A high-level delegation will accompany the Nepalese prime minister, the MEA said announcing the visit. “India and Nepal enjoy age-old and special ties of friendship and cooperation. In recent years, the partnership has witnessed significant growth in all areas of cooperation,” the MEA said in a statement. “The upcoming visit will provide an opportunity to the two sides to review this wide-ranging cooperative partnership and to progress it further for the benefit of the two peoples,” it said.
The MEA said Deuba will call on the Vice President and hold talks with Prime Minister Modi on April 2. National Security Advisor Ajit Doval and External Affairs Minister S Jaishankar will also call on the visiting leader. “Besides official engagements in New Delhi, the Prime Minister of Nepal will visit Varanasi,” the MEA said. It will be Deuba’s first bilateral visit abroad after becoming prime minister in July last year for a fifth time following a spell of political turmoil in Kathmandu.Deuba had visited India in each of his four earlier stints as prime minister of Nepal.

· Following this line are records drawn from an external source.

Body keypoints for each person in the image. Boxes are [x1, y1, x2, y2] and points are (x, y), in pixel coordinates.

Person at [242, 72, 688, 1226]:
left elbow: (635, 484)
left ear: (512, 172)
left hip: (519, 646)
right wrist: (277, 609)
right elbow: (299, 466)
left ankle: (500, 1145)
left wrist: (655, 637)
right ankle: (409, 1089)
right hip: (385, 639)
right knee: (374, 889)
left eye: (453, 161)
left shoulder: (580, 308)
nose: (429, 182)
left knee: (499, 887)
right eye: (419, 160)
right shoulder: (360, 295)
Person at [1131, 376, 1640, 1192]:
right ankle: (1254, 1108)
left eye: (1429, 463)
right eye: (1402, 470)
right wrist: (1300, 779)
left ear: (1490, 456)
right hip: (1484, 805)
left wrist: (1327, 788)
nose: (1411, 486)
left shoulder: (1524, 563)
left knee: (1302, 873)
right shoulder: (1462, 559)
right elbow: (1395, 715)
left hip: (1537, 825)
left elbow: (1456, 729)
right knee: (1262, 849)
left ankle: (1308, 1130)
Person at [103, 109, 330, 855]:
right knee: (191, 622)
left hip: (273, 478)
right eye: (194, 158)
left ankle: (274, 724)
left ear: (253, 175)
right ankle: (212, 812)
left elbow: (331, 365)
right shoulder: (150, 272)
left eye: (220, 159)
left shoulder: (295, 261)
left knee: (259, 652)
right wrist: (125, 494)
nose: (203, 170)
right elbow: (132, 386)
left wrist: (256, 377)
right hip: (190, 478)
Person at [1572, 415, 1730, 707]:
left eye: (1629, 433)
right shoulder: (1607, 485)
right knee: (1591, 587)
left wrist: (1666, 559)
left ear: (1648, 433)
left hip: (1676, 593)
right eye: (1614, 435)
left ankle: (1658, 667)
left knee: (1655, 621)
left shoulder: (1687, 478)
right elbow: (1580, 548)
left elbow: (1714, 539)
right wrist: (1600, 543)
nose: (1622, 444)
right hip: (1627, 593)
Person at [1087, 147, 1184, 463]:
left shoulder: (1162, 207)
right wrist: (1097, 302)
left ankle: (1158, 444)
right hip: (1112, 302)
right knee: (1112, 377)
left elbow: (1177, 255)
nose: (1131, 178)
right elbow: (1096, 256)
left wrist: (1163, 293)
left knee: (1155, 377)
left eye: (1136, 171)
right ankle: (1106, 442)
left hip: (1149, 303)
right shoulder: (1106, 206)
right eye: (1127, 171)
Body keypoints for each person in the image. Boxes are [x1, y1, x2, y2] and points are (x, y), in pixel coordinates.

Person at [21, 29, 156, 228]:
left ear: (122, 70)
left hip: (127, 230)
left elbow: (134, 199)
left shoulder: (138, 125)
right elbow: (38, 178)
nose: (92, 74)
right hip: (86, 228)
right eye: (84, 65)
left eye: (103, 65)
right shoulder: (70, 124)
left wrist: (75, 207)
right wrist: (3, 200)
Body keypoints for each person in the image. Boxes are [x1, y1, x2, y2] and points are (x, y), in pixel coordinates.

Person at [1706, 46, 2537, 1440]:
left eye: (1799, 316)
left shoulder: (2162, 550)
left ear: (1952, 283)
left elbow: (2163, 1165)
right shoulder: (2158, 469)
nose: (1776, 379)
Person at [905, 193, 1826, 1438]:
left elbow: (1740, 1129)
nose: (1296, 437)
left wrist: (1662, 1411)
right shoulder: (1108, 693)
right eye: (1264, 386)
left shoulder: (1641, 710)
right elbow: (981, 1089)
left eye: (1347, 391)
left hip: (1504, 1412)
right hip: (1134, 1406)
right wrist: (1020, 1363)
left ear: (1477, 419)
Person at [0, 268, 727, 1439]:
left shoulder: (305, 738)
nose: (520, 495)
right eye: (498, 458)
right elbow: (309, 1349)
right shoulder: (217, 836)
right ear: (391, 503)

His last visit to India in his capacity as prime minister was in 2017.
Nepal is important for India in the context of its overall strategic interests in the region, and the leaders of the two countries have often noted the age-old “Roti Beti” relationship. The country shares a border of over 1,850 km with five Indian states Sikkim, West Bengal, Bihar, Uttar Pradesh and Uttarakhand.
Land-locked Nepal relies heavily on India for the transportation of goods and services. Nepal’s access to the sea is through India, and it imports a predominant proportion of its requirements from and through India. The India-Nepal Treaty of Peace and Friendship of 1950 forms the bedrock of the special relations between the two countries. Ties between India and Nepal came under severe strain after Nepal published a new political map in 2020 that showed the three Indian territories – Limpiyadhura, Kalapani and Lipulekh – as part of Nepal.
India reacted sharply, calling it a “unilateral act” and cautioning Kathmandu that such “artificial enlargement” of territorial claims will not be acceptable to it. Foreign Secretary Harsh Vardhan Shringla visited Nepal in November 2020 with an aim to reset the ties. Shringla’s trip was followed by a visit to India by then Nepalese foreign minister Pradeep Kumar Gyawali.